Sì, noi, cioè tutti i cattolici, e laici e sacerdoti, principiando dal papa, c’inginocchiamo davanti a un sacerdote, gli raccontiamo le nostre colpe, ascoltiamo le sue correzioni e i suoi consigli, accettiamo le sue punizioni. Ma quando un sacerdote, fremendo in spirito della sua indegnità e dell’altezza delle sue funzioni, ha stese sul nostro capo le sue mani consacrate; quando, umiliato di trovarsi il dispensatore del Sangue dell’alleanza, stupito ogni volta di proferire le parole che danno la vita, peccatore ha assolto un peccatore, noi alzandoci da’ suoi piedi, sentiamo di non aver commessa una viltà. C’eravamo forse stati a mendicare speranze terrene? Gli abbiamo forse parlato di lui? Abbiamo forse tollerata una positura umiliante per rialzarcene più superbi, per ottenere di primeggiare sui nostri fratelli? Non s’è trattato tra di noi, che d’una miseria comune a tutti, e d’una misericordia di cui abbiamo tutti bisogno. Siamo stati a’ piedi d’un uomo che rappresentava Gesù Cristo, per deporre, se fosse possibile, tutto ciò che inclina l’animo alla bassezza, il giogo delle passioni, l’amore delle cose passeggiere del mondo, il timore de’ suoi giudizi; ci siamo stati per acquistare la qualità di liberi, e di figliuoli di Dio.

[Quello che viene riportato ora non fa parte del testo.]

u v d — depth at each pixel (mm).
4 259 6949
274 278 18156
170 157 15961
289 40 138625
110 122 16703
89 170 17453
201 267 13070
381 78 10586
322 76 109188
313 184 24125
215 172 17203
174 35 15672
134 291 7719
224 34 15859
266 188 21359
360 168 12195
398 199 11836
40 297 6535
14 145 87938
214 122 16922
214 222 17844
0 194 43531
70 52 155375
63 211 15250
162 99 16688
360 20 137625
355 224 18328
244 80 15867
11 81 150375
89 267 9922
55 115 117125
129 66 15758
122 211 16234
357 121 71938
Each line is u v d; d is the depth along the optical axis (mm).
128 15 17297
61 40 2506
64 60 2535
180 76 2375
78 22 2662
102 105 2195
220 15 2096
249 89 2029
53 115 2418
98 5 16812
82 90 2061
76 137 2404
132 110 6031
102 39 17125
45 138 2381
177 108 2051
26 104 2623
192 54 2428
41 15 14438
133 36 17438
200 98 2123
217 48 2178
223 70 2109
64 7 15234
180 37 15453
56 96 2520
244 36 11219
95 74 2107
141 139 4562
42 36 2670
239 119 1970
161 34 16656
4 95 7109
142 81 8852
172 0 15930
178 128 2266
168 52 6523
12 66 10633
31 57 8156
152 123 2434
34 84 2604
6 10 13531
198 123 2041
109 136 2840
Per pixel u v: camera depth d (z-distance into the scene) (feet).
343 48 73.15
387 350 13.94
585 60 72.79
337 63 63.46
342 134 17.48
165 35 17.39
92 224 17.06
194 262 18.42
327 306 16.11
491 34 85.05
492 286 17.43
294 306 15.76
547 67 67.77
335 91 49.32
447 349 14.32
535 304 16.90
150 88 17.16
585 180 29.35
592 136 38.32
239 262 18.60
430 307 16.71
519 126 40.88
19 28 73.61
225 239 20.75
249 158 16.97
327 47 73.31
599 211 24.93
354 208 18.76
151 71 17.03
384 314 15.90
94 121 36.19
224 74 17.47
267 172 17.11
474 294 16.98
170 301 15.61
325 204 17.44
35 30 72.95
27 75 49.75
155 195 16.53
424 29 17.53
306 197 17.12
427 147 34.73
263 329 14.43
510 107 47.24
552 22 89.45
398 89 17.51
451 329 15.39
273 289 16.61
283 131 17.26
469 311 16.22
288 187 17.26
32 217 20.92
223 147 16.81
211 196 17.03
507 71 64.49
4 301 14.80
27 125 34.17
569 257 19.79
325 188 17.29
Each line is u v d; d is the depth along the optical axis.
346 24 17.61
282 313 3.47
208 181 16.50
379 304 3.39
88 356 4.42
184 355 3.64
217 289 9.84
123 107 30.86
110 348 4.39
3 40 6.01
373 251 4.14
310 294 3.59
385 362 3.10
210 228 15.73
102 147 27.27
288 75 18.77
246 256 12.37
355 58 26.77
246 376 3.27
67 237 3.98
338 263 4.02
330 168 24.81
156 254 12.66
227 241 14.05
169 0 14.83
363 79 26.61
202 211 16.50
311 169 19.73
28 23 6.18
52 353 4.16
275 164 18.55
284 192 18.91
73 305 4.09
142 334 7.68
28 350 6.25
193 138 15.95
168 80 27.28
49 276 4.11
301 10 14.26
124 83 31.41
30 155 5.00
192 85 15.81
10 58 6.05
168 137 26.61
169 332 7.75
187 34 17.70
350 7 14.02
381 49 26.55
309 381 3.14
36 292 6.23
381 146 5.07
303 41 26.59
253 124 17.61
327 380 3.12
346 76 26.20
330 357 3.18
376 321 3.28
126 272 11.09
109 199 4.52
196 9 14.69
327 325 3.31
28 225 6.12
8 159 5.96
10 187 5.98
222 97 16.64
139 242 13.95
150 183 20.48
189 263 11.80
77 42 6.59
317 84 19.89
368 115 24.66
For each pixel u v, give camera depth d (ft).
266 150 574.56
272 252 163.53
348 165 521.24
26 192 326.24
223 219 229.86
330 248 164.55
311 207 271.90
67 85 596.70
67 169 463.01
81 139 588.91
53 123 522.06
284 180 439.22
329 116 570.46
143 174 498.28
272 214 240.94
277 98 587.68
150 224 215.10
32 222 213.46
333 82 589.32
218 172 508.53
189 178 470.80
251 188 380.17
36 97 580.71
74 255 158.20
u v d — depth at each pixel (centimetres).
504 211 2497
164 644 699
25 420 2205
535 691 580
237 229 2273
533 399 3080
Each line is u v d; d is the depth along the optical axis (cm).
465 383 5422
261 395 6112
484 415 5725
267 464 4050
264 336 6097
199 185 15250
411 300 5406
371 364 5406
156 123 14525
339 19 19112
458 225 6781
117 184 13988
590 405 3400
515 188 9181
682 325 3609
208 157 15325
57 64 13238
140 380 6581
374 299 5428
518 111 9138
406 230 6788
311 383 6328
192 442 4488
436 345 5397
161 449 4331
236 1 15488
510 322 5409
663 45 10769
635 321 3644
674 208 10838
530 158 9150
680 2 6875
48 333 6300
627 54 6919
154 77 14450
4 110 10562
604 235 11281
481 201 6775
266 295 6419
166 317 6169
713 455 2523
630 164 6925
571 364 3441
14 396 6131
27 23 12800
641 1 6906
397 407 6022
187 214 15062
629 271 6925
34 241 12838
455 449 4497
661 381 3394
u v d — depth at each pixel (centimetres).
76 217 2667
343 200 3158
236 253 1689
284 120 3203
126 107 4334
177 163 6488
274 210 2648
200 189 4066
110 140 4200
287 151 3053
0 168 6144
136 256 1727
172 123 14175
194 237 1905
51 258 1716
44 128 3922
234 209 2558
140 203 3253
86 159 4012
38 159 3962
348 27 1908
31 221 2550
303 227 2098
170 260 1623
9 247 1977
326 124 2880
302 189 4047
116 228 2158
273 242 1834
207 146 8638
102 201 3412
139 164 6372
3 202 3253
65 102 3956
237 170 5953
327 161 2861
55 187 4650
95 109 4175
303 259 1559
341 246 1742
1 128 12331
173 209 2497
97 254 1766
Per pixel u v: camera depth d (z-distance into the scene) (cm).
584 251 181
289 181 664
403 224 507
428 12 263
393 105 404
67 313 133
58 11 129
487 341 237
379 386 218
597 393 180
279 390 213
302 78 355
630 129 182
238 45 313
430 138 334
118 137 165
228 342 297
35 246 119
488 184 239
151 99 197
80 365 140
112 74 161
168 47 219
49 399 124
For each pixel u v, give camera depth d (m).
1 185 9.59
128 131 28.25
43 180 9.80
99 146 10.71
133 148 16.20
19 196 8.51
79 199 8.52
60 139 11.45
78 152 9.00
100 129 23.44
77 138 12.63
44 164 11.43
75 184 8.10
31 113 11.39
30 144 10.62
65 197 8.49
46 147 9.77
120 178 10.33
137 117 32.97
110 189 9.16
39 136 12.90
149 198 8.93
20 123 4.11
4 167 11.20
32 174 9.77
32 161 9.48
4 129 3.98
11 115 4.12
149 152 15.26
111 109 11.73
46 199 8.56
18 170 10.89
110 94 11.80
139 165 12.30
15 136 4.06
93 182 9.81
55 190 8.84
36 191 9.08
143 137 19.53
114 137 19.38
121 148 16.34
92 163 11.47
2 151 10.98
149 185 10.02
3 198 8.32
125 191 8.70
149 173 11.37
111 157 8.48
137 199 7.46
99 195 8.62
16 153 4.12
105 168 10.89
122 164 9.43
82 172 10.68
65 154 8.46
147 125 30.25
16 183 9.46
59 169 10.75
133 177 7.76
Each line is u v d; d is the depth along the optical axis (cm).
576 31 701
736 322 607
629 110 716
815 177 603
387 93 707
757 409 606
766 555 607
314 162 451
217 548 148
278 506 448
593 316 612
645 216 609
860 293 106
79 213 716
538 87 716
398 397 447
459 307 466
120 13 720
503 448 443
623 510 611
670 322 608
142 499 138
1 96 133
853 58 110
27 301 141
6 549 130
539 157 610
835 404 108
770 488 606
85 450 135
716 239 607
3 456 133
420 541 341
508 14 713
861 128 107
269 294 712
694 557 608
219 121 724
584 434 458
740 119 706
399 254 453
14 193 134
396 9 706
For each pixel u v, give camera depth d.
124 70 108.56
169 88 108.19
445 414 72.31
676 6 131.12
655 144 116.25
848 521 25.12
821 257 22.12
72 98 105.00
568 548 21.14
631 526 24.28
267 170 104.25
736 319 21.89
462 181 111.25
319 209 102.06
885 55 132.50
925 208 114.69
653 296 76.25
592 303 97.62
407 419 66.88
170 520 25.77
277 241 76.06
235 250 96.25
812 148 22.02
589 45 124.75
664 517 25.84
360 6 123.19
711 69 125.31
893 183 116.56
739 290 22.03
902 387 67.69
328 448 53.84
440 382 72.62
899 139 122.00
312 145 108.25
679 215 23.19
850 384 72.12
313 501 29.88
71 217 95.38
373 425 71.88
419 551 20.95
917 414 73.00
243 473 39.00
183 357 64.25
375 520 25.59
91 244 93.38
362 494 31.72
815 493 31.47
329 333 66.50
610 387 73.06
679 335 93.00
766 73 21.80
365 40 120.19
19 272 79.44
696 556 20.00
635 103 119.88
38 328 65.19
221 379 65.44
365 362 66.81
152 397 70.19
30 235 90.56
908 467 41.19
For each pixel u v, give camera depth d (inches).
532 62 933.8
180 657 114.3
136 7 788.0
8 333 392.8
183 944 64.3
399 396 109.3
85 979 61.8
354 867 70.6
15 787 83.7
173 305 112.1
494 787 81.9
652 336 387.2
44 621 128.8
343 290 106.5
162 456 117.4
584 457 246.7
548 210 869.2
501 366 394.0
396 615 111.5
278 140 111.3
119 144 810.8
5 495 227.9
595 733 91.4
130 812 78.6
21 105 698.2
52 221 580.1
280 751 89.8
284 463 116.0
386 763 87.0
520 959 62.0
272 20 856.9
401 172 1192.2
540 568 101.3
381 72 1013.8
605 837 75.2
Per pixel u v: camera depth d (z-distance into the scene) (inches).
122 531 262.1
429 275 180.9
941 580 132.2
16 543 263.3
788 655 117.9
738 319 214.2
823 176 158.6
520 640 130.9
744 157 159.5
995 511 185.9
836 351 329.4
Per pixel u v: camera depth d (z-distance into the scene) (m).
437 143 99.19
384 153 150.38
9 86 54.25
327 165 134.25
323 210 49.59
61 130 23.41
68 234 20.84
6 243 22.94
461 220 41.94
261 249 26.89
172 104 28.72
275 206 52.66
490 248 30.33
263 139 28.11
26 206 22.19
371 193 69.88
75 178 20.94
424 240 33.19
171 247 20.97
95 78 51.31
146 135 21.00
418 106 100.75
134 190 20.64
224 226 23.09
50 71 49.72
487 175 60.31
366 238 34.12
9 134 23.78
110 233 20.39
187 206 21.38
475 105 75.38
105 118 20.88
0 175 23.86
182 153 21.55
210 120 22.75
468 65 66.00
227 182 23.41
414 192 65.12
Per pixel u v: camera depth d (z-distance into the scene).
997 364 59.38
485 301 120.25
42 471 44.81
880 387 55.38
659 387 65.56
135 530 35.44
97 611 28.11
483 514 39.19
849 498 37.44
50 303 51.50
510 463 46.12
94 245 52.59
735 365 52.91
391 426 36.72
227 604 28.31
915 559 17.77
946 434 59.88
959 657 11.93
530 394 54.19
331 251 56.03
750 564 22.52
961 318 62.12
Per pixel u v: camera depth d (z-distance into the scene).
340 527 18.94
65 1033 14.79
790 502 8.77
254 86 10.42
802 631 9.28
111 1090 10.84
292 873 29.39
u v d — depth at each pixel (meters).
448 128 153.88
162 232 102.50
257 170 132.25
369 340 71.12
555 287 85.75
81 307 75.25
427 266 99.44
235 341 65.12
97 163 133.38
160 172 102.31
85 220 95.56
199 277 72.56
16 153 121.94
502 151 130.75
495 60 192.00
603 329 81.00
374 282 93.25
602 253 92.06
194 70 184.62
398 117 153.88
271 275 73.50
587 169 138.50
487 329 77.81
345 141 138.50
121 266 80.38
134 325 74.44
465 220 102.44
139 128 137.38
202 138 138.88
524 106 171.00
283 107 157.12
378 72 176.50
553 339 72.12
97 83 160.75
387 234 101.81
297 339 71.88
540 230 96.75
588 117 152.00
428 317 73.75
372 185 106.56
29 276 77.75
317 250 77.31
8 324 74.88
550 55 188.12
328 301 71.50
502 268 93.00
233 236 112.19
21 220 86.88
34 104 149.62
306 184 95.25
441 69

In quanto all’autorità del secondo genere, essa è fondata su un principio ragionevolissimo; ma può avere e ha purtroppo i suoi abusi. Per non giudicare precipitosamente in ciò, un cristiano dove, a mio credere, non perder mai di vista due cose: una, che l’uomo può abusare delle cose più sante; l’altra, che il mondo suol dare il nome d’abuso anche alle cose più sante. Quando siamo tacciati di superstizione, di fanatismo, di dominazione, di servilità, riconosciamo pure, che la taccia può pur troppo esser fondata; ma esaminiamo poi se lo sia, giacchè queste parole sono spesso impiegate a qualificare l’azioni e i sentimenti che prescrive il Vangelo.

«Ricorrere, per consiglio, alla sua guida spirituale, ne’ casi dubbi,» non è farsi schiavo dell’uomo; è fare un nobile esercizio della propria libertà. E è forse superfluo l’osservare che una tal massima e una tal pratica non sono punto particolari all’Italia, ma comuni ai cattolici di qualunque paese.

L’uomo che deve esser giudice in causa propria, e che desidera d’operare secondo la legge divina, non può a meno di non accorgersi che l’interesse e la prevenzione inceppano la libertà del suo giudizio; e è savio se ricorre a un consigliere, il quale, e per istituto e per ministero, deve aver meditata quella legge, e esser più capace d’applicarla imparzialmente; a un uomo che dev’esser nutrito di preghiera, e che, avvezzo alla contemplazione delle cose del cielo, e al sacrifizio di sè stesso, deve sapere, in particolar maniera, stimar le cose col peso del santuario.

Ma del consiglio che gli vien dato, è sempre giudice lui: la decisione dipende dal suo convincimento; tanto è vero, che gli sarà chiesta ragione, non solo di questa, ma della scelta medesima del consigliere. E non s’è mai lasciato di predicare nella Chiesa, che «Se un cieco ne guida un altro, tutt’e due cadono nella fossa1

  1. Cæcus si cæco ducatum præstet, ambo in foveam cadunt. Matth. XV, 14.